INPUT FOR THIS TASK |

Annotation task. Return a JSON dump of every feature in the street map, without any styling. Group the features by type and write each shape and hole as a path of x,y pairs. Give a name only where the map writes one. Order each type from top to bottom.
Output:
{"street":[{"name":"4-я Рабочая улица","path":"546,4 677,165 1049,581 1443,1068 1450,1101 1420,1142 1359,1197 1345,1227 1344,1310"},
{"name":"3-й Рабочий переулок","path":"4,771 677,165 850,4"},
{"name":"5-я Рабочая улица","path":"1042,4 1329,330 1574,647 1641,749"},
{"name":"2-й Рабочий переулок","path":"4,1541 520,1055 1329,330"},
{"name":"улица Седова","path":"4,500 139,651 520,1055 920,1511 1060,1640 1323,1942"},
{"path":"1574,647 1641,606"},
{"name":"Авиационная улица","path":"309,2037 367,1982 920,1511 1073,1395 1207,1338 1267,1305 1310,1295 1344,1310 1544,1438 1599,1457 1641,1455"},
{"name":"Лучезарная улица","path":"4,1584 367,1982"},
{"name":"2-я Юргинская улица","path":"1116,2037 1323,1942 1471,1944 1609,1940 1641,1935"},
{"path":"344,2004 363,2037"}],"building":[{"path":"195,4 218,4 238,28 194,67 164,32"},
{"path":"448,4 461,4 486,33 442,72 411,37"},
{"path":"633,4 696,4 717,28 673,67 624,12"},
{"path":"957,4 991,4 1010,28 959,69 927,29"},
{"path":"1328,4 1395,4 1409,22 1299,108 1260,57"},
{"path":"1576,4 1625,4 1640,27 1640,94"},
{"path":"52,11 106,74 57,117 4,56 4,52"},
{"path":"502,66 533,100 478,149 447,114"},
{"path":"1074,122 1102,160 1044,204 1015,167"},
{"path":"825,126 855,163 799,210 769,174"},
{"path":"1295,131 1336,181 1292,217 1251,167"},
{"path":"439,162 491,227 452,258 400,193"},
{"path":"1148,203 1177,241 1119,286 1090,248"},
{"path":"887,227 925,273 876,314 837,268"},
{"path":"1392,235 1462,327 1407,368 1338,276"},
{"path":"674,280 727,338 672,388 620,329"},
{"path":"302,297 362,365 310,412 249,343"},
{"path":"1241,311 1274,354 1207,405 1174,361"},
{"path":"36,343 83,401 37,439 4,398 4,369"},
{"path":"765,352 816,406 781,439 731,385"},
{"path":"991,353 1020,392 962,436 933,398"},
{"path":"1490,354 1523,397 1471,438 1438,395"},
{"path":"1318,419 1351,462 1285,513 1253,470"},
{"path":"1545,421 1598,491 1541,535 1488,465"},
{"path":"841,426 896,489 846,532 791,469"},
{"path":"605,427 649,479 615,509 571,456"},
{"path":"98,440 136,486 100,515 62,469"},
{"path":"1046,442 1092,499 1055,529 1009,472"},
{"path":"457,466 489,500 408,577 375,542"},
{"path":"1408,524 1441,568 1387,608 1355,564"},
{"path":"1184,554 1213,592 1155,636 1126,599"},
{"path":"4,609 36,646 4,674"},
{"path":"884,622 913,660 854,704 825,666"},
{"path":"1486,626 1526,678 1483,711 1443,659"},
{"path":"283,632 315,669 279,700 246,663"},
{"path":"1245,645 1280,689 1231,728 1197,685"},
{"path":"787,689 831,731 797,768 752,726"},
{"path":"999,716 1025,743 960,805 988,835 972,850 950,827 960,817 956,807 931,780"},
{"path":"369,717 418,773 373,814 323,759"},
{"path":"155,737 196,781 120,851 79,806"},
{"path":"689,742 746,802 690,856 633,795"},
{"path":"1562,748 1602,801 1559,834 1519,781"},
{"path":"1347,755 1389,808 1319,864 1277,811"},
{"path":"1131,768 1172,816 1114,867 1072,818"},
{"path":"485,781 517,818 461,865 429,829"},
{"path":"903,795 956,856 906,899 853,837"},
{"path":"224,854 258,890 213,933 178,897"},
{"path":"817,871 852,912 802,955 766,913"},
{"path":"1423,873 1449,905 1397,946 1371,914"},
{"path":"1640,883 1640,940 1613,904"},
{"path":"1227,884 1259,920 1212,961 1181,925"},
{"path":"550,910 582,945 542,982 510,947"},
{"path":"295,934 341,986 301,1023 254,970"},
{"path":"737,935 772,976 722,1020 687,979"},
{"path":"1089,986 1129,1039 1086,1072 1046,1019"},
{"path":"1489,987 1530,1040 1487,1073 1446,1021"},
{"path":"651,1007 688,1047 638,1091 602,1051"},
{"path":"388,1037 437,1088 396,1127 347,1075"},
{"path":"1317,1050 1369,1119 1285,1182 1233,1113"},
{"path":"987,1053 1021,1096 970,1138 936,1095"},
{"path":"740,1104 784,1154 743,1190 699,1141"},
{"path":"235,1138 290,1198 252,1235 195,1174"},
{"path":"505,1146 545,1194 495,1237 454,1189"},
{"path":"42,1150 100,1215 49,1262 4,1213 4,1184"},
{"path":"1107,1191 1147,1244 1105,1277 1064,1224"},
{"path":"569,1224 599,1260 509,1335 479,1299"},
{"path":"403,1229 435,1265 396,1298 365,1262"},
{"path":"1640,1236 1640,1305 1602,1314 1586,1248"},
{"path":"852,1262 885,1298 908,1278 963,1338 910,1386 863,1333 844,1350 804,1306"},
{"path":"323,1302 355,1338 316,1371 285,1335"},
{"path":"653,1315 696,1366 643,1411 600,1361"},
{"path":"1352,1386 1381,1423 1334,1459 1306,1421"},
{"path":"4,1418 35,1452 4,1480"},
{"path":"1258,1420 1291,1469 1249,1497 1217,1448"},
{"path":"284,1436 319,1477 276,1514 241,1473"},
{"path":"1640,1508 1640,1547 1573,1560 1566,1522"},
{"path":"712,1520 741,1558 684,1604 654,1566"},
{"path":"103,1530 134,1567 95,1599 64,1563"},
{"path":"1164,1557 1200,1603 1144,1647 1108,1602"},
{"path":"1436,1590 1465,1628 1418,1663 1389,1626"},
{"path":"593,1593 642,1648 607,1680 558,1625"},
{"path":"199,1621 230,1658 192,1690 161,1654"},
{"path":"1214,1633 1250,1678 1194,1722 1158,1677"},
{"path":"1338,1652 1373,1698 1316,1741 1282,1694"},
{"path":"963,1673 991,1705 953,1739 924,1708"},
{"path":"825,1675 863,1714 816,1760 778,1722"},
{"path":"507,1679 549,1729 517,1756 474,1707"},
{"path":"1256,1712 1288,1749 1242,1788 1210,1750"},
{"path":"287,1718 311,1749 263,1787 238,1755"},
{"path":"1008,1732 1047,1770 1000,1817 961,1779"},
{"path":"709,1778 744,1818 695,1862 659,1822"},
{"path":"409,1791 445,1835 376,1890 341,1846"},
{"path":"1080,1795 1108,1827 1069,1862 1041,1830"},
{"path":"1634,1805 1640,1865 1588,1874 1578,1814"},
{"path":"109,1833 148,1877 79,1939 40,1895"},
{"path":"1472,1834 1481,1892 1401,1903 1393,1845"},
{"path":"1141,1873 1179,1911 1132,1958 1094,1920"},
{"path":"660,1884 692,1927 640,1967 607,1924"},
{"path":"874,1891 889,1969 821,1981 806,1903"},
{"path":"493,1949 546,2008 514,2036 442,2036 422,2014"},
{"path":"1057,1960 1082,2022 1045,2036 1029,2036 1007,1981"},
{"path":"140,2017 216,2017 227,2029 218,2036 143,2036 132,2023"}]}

PROBLEM TO WORK ON |
Scan the material above. Copy each line that holds the word "Рабочая".

WRITTEN RESPONSE |
{"street":[{"name":"4-я Рабочая улица","path":"546,4 677,165 1049,581 1443,1068 1450,1101 1420,1142 1359,1197 1345,1227 1344,1310"},
{"name":"5-я Рабочая улица","path":"1042,4 1329,330 1574,647 1641,749"},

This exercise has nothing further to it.